In July 2025, we sold our owned stations within Milwaukee, WI (WVTV), Springfield, IL (WICS/WICD), Ottumwa, IA (KTVO), and Quincy, IL (KHQA) for consideration valued at $36 million. For the nine months ended September 30, 2025, we recorded a net loss of $8 million related to the sale, which is included within gain on asset dispositions and other, net within our consolidated statements of operations and our local media segment within Note 6. Segment Data.

In September 2025, we acquired the non-license assets of WLNE in Providence, RI for consideration valued at $32 million. The acquired assets and liabilities were recorded at fair value as of the closing date of the transaction. Based upon our preliminary purchase price allocation, we recorded $27 million of definite-lived intangible assets, $1 million of property and equipment, and $4 million of net working capital.
Income Taxes

Our income tax provision for all periods consists of federal and state income taxes. The tax provision for the three and nine months ended September 30, 2025 and 2024 is based on the estimated effective tax rate applicable for the full year after taking into account discrete tax items and the effects of the noncontrolling interests. We provide a valuation allowance for deferred tax assets if we determine that it is more likely than not that some or all of the deferred tax assets will not be realized. In evaluating our ability to realize net deferred tax assets, we consider all available evidence, both positive and negative, including our past operating results, tax planning strategies, current and cumulative losses, and forecasts of future taxable income. In considering these sources of taxable income, we must make certain judgments that are based on the plans and estimates used to manage our underlying businesses on a long-term basis. A valuation allowance has been provided for deferred tax assets related to a substantial amount of our available state net operating loss carryforwards based on past operating results, expected timing of the reversals of existing temporary basis differences, alternative tax strategies, and projected future taxable income.

On July 4, 2025, the One Big, Beautiful Bill (“OBBB”) was enacted. The OBBB is a comprehensive tax reform package that includes several provisions which have, and will continue to, reduce our taxes paid in 2025. We do not expect the legislation to have a material impact on our financial statements.

Our effective income tax rate for the three months ended September 30, 2025 was greater than the statutory rate primarily due to accrual of interest income attributable to prior years’ pending income tax refund claims. Our effective income tax rate for the nine months ended September 30, 2025 approximated the statutory rate. Our effective income tax rate for the three months ended September 30, 2024 was greater than the statutory rate primarily due to non-deductible expenses.

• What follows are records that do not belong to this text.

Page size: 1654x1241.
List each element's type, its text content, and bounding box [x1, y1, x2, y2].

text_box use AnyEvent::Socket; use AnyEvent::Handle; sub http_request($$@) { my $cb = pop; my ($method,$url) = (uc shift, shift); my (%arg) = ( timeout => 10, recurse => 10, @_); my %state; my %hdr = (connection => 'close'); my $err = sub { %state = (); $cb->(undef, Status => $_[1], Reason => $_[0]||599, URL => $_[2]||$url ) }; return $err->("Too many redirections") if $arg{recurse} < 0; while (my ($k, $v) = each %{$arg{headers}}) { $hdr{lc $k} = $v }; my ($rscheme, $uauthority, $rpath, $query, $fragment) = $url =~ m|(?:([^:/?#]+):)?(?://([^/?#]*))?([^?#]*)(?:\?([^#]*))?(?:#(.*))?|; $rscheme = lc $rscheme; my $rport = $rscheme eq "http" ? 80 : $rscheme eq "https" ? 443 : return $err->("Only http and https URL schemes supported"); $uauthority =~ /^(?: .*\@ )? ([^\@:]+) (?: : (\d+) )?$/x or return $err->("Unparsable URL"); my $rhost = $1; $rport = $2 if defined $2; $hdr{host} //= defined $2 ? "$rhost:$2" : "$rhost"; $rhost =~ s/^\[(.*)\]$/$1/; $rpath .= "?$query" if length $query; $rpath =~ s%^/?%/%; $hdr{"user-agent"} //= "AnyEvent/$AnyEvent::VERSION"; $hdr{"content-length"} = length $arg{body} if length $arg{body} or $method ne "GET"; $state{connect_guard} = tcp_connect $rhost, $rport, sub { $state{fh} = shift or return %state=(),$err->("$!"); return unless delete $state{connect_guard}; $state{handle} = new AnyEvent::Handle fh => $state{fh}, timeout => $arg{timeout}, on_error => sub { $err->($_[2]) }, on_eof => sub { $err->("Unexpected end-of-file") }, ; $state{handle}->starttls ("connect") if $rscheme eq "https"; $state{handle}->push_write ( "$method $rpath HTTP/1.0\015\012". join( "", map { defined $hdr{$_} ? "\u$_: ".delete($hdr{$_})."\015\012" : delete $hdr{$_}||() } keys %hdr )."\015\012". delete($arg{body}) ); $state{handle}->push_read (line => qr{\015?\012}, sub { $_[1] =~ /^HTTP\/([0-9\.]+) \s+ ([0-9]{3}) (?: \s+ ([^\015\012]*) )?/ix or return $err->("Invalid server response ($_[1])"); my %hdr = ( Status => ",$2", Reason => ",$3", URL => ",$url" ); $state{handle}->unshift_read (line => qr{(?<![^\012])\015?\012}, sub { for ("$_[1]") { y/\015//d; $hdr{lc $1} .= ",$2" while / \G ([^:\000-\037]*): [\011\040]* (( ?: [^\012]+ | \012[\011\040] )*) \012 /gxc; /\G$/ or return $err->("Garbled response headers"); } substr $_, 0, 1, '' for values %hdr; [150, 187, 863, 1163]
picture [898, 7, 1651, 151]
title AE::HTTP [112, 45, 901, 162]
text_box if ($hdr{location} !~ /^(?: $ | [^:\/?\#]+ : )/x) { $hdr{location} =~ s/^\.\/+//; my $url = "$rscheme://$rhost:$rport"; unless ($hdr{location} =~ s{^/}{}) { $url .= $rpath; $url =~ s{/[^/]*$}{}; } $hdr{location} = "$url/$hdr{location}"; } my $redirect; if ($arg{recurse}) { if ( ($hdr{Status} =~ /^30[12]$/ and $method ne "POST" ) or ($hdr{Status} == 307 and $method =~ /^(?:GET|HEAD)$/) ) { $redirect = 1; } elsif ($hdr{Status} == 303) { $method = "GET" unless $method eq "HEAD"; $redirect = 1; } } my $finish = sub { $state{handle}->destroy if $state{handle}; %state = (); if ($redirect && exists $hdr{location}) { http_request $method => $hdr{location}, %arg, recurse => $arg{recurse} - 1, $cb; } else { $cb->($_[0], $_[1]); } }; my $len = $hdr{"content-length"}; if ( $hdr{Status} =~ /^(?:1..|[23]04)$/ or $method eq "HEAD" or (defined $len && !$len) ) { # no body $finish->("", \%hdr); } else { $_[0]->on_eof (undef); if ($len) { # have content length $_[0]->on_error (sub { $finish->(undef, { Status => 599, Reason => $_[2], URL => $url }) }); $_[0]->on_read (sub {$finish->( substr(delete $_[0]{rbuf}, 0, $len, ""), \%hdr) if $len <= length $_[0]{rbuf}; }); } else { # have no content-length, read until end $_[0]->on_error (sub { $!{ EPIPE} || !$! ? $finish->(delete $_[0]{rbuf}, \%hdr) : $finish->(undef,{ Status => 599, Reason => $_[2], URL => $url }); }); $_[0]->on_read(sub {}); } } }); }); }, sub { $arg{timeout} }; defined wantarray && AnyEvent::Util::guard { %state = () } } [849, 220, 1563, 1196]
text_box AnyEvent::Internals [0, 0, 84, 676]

Our effective income tax rate for the nine months ended September 30, 2024 was less than the statutory rate primarily due to an immaterial $7.5 million correcting adjustment related to the accrual of interest income attributable to prior years’ pending income tax refund claims.

We do not believe that our liability for unrecognized tax benefits would be materially impacted, in the next twelve months, as a result of the expected statute of limitations expirations, the application of limits under available state administrative practice exceptions, and the resolution of examination issues and settlements with federal and certain state tax authorities.
Reclassifications
 
Certain reclassifications have been made to prior years’ consolidated financial statements to conform to the current year’s presentation.
Subsequent Events

In November 2025, our Board of Directors declared a quarterly dividend of $0.25 per share, payable on December 15, 2025, to holders of record at the close of business on December 1, 2025.